▶ [What the task requires]
Decide whether each statement agrees with the review of The Protector 2 that follows, answering yes or no and quoting the deciding words: (a) Khon is stolen on the same night Kham turns down the businessman's offer. (b) Kham finds the businessman alive at his estate. (c) The review calls the winding staircase battle one of the longest action shots filmed in one cut.

▶ [Given passage]
= = =

# The Protector 2 - Blu-ray Review



## Mike Edwards (Mar 10, 2011)

[img]http://www.hometheatershack.com/gallery/file.php?n=23609[/img] 
*Title: The Protector 2* 

*Movie:* :1.5stars:
*Video:* :4.5stars:
*Audio:* :4.5stars: 
*Extras:* :1.5stars: 

*HTS Overall Score:*72




[img]http://www.hometheatershack.com/gallery/file.php?n=23617[/img]*Summary*
Ohhhhhhhhhhhhhh boy, how the mighty have fallen. Tony Jaa revolutionized the martial arts world with his break out film “Ong Bak,” and outdid himself with this film’s prequel “The protector”, which features some of the best single shot martial arts sequences known to man. The winding staircase battle is known as one of the longest action shots filmed in ONE cut. Even his later films were still good, but now, after almost a decade of silence, he’s back again with a travesty that truly breaks my heart as a martial arts nut. Full of clichés, bad acting and horrible choreography, “The Protector 2” not only is Tony Jaa’s worst films, but one of the worst martial arts movies I’ve seen in a VERY long time.

It seems that Tony Jaa just can’t keep track of his elephant, Khon. When we last saw his character Kham, from the first film, the man and his elephant had been reunited at last and were on their way back to Thailand. Picking up right where the first film left off, we see the two back home again and seemingly happy, but with most happy stories, there is a dark cloud on the horizon. A businessman makes Kham a very lucrative offer for his elephant, which is promptly turned down. However, Khon is stolen later that night, which sets Kham back on track for another trail of bodies as he seeks his revenge on the thieves along with the reacquisition of his elephant. 

Kham follows his nose back to the businessman who made him the original offer, only to find him dead in his estate. Believed to be the murderer, Kham is pursued by the Thai police as well as the businessman’s two nieces (one of whom is played by the fantastic Jeeja Yanin, whom you may recognize as the star from “Chocolate” and “Raging Phoenix”) as Kham tries to find out who is responsible for the kidnapping. Attacked by street thugs and lowlifes, he works his way up the criminal ladder of filth and finally comes face to face with his nemesis, a man by the name of L.C. (The RZA). It seems that L.C. is planning something much bigger and will utilize Kham’s enormous fighting skills to work for his organization of hired thugs and assassins. Now Kham has to find a way to defeat the plethora of thugs at L.C.’s disposal as well as reclaim Khon back from the criminal mastermind.

[img]http://www.hometheatershack.com/gallery/file.php?n=23625[/img]
I’m honestly not sure what I just watched. I love Tony Jaa, and his earlier films brought in a whole new era of martial arts movies that films like “The Raid” and “The Raid 2” have only Tony to thank for their acceptance. His skills as a traditional Muay Thai martial artist are unparalled, and his work with Prachya Pinkaew has been absolutely incredible. However, this debacle of a film just reeks of laziness and not caring. While a bad movie is something to wince at, a bad martial arts movie is just really AWFUL to chug through. I was hoping for a decent film, even if it didn’t live up to the original, but this seems more like a parody of Tony Jaa rather than an actual attempt at a sequel. It felt like Tony Jaa just slept walked through the entire process, as his fight scenes are poorly done and don’t even REMOTELY tap into the incredible talent he has at his disposal. To make it worse, the choreography is so bad at times that you can actual see the stunt man (or woman) waiting for the next move to come so they could perform their part of the dance.

= = =

(Records excerpted from a collection)

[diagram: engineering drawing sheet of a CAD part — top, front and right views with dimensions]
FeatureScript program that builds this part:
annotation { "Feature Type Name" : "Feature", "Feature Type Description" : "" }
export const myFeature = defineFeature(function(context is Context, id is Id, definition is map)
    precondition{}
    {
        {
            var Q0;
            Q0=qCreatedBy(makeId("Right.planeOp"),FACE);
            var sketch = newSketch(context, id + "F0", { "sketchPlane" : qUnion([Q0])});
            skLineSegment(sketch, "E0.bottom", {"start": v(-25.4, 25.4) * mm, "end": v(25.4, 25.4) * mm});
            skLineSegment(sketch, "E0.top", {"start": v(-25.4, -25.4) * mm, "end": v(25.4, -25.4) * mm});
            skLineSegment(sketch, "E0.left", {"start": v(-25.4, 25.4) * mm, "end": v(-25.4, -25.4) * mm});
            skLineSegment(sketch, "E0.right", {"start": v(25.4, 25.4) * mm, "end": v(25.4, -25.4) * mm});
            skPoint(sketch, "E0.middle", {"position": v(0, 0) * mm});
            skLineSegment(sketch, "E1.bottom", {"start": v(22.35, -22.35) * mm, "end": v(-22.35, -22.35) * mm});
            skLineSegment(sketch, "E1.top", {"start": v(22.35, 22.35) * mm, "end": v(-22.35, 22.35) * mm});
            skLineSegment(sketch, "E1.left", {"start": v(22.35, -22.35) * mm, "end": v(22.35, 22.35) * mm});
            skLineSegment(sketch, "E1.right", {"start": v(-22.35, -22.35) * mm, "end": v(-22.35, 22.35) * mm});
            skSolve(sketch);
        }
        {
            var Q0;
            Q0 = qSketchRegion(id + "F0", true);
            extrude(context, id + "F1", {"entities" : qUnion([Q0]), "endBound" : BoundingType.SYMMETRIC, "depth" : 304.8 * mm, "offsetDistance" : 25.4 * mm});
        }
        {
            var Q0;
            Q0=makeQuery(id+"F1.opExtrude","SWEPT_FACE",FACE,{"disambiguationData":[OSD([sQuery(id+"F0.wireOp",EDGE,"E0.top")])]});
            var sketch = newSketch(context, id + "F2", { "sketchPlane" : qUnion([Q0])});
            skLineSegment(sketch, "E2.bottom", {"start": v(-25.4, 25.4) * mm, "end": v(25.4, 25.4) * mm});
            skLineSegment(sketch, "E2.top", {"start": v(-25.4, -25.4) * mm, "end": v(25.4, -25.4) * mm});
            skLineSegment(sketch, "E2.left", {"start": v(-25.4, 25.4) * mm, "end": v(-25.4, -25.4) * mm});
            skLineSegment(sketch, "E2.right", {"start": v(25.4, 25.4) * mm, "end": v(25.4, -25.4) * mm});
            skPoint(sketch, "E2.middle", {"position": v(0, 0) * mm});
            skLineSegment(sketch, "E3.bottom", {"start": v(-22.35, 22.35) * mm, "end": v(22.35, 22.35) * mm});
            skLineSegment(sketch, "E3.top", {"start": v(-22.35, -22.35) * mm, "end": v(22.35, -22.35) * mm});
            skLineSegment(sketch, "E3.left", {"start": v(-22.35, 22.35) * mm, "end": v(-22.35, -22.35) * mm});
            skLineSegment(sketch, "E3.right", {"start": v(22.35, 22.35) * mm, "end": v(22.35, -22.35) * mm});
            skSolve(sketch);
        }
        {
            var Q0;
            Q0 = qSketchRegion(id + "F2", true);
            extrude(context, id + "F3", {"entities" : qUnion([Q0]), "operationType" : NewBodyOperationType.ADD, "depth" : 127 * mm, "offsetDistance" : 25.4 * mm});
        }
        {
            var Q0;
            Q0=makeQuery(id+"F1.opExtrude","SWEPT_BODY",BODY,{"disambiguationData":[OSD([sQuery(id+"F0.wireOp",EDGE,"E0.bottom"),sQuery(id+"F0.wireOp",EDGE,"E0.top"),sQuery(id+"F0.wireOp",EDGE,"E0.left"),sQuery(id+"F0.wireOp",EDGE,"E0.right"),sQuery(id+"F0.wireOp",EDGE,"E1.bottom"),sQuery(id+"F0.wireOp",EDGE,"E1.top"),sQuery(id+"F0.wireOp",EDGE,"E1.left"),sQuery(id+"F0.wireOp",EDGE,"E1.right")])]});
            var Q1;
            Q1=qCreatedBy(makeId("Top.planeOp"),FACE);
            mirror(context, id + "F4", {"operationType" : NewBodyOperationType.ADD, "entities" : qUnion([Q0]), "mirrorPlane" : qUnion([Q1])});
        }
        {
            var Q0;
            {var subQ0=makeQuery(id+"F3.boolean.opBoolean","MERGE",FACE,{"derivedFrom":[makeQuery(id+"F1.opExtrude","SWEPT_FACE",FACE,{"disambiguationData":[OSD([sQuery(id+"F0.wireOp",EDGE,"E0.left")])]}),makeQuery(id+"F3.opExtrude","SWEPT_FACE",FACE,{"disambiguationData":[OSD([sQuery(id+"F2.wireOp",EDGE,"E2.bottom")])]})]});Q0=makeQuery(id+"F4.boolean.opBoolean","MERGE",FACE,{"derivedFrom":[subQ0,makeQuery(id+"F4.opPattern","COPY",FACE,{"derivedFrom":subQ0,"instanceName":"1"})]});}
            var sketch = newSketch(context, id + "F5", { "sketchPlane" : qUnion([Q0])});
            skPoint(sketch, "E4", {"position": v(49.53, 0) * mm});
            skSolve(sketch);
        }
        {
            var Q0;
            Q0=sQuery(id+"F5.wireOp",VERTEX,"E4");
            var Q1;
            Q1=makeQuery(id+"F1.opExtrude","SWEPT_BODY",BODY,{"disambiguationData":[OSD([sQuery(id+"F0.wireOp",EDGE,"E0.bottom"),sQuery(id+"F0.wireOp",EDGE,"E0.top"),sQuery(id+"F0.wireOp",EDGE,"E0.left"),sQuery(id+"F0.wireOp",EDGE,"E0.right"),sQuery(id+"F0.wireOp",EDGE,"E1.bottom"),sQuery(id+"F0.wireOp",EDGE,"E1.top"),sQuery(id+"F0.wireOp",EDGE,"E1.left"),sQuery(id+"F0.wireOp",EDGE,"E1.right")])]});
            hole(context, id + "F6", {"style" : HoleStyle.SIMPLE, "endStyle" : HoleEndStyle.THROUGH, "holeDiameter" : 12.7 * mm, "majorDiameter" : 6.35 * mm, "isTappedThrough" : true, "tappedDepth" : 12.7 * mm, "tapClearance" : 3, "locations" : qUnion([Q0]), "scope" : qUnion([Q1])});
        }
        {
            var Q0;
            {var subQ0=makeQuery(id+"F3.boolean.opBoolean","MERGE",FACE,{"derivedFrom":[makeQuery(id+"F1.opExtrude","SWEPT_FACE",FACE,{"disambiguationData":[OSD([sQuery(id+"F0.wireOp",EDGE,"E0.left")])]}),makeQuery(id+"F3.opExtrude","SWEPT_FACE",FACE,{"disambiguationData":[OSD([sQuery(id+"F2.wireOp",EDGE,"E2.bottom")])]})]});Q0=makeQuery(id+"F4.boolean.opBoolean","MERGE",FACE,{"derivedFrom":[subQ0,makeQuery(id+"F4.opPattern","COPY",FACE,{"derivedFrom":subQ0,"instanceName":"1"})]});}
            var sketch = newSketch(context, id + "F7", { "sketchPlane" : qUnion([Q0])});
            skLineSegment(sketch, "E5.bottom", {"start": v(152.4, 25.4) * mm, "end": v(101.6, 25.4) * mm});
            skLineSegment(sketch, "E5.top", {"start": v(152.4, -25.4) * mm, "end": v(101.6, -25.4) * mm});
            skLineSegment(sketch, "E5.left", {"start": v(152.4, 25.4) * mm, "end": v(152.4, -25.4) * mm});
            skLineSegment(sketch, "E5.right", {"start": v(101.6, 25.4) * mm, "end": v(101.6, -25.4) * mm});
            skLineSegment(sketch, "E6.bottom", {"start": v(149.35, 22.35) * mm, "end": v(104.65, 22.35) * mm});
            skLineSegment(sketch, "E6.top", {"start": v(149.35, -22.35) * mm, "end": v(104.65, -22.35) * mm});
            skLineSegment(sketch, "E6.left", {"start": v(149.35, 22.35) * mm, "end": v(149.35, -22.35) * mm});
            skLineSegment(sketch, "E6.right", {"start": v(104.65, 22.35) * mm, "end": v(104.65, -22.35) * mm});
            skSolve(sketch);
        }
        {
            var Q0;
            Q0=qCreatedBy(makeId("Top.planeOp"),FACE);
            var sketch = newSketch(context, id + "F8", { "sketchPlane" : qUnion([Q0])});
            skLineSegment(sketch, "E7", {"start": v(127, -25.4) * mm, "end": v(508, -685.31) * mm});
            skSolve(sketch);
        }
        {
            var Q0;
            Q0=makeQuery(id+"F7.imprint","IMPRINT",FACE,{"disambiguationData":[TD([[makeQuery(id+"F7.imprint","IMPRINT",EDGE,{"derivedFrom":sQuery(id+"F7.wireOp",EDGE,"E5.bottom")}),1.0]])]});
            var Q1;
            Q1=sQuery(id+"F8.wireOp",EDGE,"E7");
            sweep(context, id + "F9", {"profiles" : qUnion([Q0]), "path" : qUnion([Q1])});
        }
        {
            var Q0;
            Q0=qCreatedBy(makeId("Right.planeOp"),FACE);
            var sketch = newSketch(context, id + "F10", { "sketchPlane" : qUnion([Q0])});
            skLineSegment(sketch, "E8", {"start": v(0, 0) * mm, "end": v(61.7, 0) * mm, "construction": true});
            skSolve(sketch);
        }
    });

= = =

▶ [Exercise output]
(a) Yes: "which is promptly turned down. However, Khon is stolen later that night"
(b) No: "only to find him dead in his estate"
(c) Yes: "The winding staircase battle is known as one of the longest action shots filmed in ONE cut."